I would suspect that the number one predator of 15th century deer were humans, and that the answer to the question would lie more in the direction of what Blake was talking about in terms of estimating Native American deer usage.
Europeans came here and saw “virgin wilderness” and so that’s the picture we grow up with, but that wilderness wasn’t as virgin as we’d like to believe and was really pretty much intensively utilized and actively managed homelands to the people who already lived here. I would suspect that Native American populations were pretty much at the saturation point for the ability of their lifestyle to maintain, which included both farming and hunter-gathering.
Here in Long Beach, CA deer populations are not a problem, but we have plenty of skunks, opossum, squirrels and coyotes.
I would think that by examining deer populations in areas that still resemble what they were in the 15th century we could extrapolate that into a fair estimate based on what we know about what it was like back then before cities and farms.
The problem is there are no such areas, at least south of the boreal forests of Canada. At the very least predator density is much lower than it would have been.
The 15th century deer population is a ‘guestimate’ surely. But it’s a plausible one. Forest cover in the US is around 70% what it was in 1630 per US Forest Service, and presumably hadn’t changed much from 1490’s to 1630. And there are pretty large technically non-forested areas now quite hospitable to deer (ie suburbs). Then factor in ecological imbalance now (lack of predators) relative to then and more total deer now is not implausible, doesn’t require greatly higher density than then.

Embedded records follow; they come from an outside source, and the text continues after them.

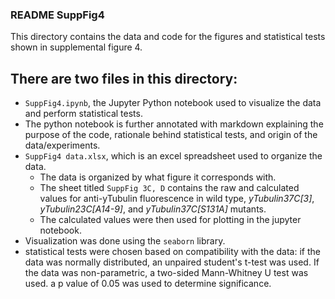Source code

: ### README SuppFig4
This directory contains the data and code for the figures and statistical tests shown in supplemental figure 4.

## There are two files in this directory:
- `SuppFig4.ipynb`, the Jupyter Python notebook used to visualize the data and perform statistical tests.
- The python notebook is further annotated with markdown explaining the purpose of the code, rationale behind statistical tests, and origin of the data/experiments.
- `SuppFig4 data.xlsx`, which is an excel spreadsheet used to organize the data. 
	- The data is organized by what figure it corresponds with.
	- The sheet titled `SuppFig 3C, D` contains the raw and calculated values for anti-yTubulin fluorescence in wild type, _yTubulin37C[3]_, _yTubulin23C[A14-9]_, and _yTubulin37C[S131A]_ mutants. 
	- The calculated values were then used for plotting in the jupyter notebook.  
- Visualization was done using the `seaborn` library. 
- statistical tests were chosen based on compatibility with the data: if the data was normally distributed, an unpaired student's t-test was used. If the data was non-parametric, a two-sided Mann-Whitney U test was used. a p value of 0.05 was used to determine significance.

 

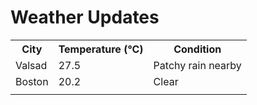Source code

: # Weather Updates

<!-- WEATHER-UPDATE-START -->
<table><tr><th>City</th><th>Temperature (°C)</th><th>Condition</th></tr><tr><td>Valsad</td><td>27.5</td><td>Patchy rain nearby</td></tr><tr><td>Boston</td><td>20.2</td><td>Clear</td></tr><tr><td></td><td></td><td></td></tr></table>
<!-- WEATHER-UPDATE-END -->
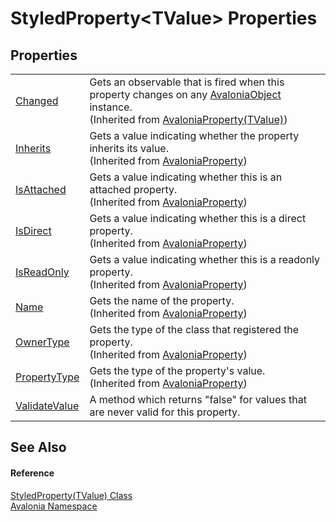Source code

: # StyledProperty&lt;TValue&gt; Properties




## Properties
<table>
<tr>
<td><a href="P_Avalonia_AvaloniaProperty_1_Changed">Changed</a></td>
<td>Gets an observable that is fired when this property changes on any <a href="T_Avalonia_AvaloniaObject">AvaloniaObject</a> instance.<br />(Inherited from <a href="T_Avalonia_AvaloniaProperty_1">AvaloniaProperty(TValue)</a>)</td>
</tr>
<tr>
<td><a href="P_Avalonia_AvaloniaProperty_Inherits">Inherits</a></td>
<td>Gets a value indicating whether the property inherits its value.<br />(Inherited from <a href="T_Avalonia_AvaloniaProperty">AvaloniaProperty</a>)</td>
</tr>
<tr>
<td><a href="P_Avalonia_AvaloniaProperty_IsAttached">IsAttached</a></td>
<td>Gets a value indicating whether this is an attached property.<br />(Inherited from <a href="T_Avalonia_AvaloniaProperty">AvaloniaProperty</a>)</td>
</tr>
<tr>
<td><a href="P_Avalonia_AvaloniaProperty_IsDirect">IsDirect</a></td>
<td>Gets a value indicating whether this is a direct property.<br />(Inherited from <a href="T_Avalonia_AvaloniaProperty">AvaloniaProperty</a>)</td>
</tr>
<tr>
<td><a href="P_Avalonia_AvaloniaProperty_IsReadOnly">IsReadOnly</a></td>
<td>Gets a value indicating whether this is a readonly property.<br />(Inherited from <a href="T_Avalonia_AvaloniaProperty">AvaloniaProperty</a>)</td>
</tr>
<tr>
<td><a href="P_Avalonia_AvaloniaProperty_Name">Name</a></td>
<td>Gets the name of the property.<br />(Inherited from <a href="T_Avalonia_AvaloniaProperty">AvaloniaProperty</a>)</td>
</tr>
<tr>
<td><a href="P_Avalonia_AvaloniaProperty_OwnerType">OwnerType</a></td>
<td>Gets the type of the class that registered the property.<br />(Inherited from <a href="T_Avalonia_AvaloniaProperty">AvaloniaProperty</a>)</td>
</tr>
<tr>
<td><a href="P_Avalonia_AvaloniaProperty_PropertyType">PropertyType</a></td>
<td>Gets the type of the property's value.<br />(Inherited from <a href="T_Avalonia_AvaloniaProperty">AvaloniaProperty</a>)</td>
</tr>
<tr>
<td><a href="P_Avalonia_StyledProperty_1_ValidateValue">ValidateValue</a></td>
<td>A method which returns "false" for values that are never valid for this property.</td>
</tr>
</table>

## See Also


#### Reference
<a href="T_Avalonia_StyledProperty_1">StyledProperty(TValue) Class</a>  
<a href="N_Avalonia">Avalonia Namespace</a>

I lived in relatively inner suburb of NY area in NJ as a kid in the 1970’s. I once saw a deer in an adjacent nature preserve area, after a big rain storm stopped vehicle traffic in the area. Wow, a deer less than 20 miles from midtown Manhattan! By the 1990’s when my mom still lived there, the area was absolutely overrun with them. We’d see them trotting by across her lawn in broad daylight, amazing change.
With the indians, if you have any sizable population in a given area like a village, even as few as 100 persons, and you dont have good agriculture you will quickly go thru all the wildlife for miles around. Thats deer, pheasants, rabbits, wild turkey, etc… That is why many indian tribes were usually located in an area where they could fish.
Yes they could hunt buffalo. But buffalo are nomadic so a sizable herd might only come thru an area every few months or so when so you do have a big buffalo hunt you must take alot of them and dry/alt away alot of the meat for later.
I read that Lewis and Clark’s group, about 35-60 men or so, could go thru a whole buffalo worth of meat every day. Thats 500 pounds of meat (about average for a range buffalo) for about 50 people.
With the exception of the Pacific Northwest, village dwelling Indians were always agricultural. So arguing about what might happen if you don’t have agriculture is pointless.
Do you have any evidence at all for this claim? We can start with evidence that Indian tribes were actually more likely to be located in areas with fish, and then we can move onto evidence that this was linked to fishing rather than simply a supply of fresh water and trade routes
Buffalo weren’t nomadic over most of their range, or at least no more so than deer.
A group of people that were not growing any crops whatsoever.
And even then, the idea that those men were eating 10 pounds of meat every single day seems unlikely. That would amount to around 10, 000 calories per day, which is more than an athlete in training requires, never mind the protein toxicity issues.
Modern beef cattle yield about 600 pounds of meat for each 1,000 pounds of body weight. Bison average around 1,200 lb., so 500 pounds of meat per animal doesn’t seem like an unreasonable estimate even if meat yields were much lower. I suspect that if Lewis, Clark et al. were butchering a whole buffalo per day it was because they didn’t want to carry the rest of the carcass each night since they could find lots more game before their next halt.